TASK DIRECTIONS:
For every line in the material, produce an exact copy.

EXERCISE MATERIAL:
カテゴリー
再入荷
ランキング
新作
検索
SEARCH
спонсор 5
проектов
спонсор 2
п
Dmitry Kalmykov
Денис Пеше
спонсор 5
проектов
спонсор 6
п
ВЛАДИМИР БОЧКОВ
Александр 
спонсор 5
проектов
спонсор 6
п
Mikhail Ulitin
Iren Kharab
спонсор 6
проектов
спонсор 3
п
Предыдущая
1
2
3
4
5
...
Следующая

EXERCISE ANSWER:
カテゴリー
再入荷
ランキング
新作
検索
SEARCH
спонсор 5
проектов
спонсор 2
п
Dmitry Kalmykov
Денис Пеше
спонсор 5
проектов
спонсор 6
п
ВЛАДИМИР БОЧКОВ
Александр 
спонсор 5
проектов
спонсор 6
п
Mikhail Ulitin
Iren Kharab
спонсор 6
проектов
спонсор 3
п
Предыдущая
1
2
3
4
5
...
Следующая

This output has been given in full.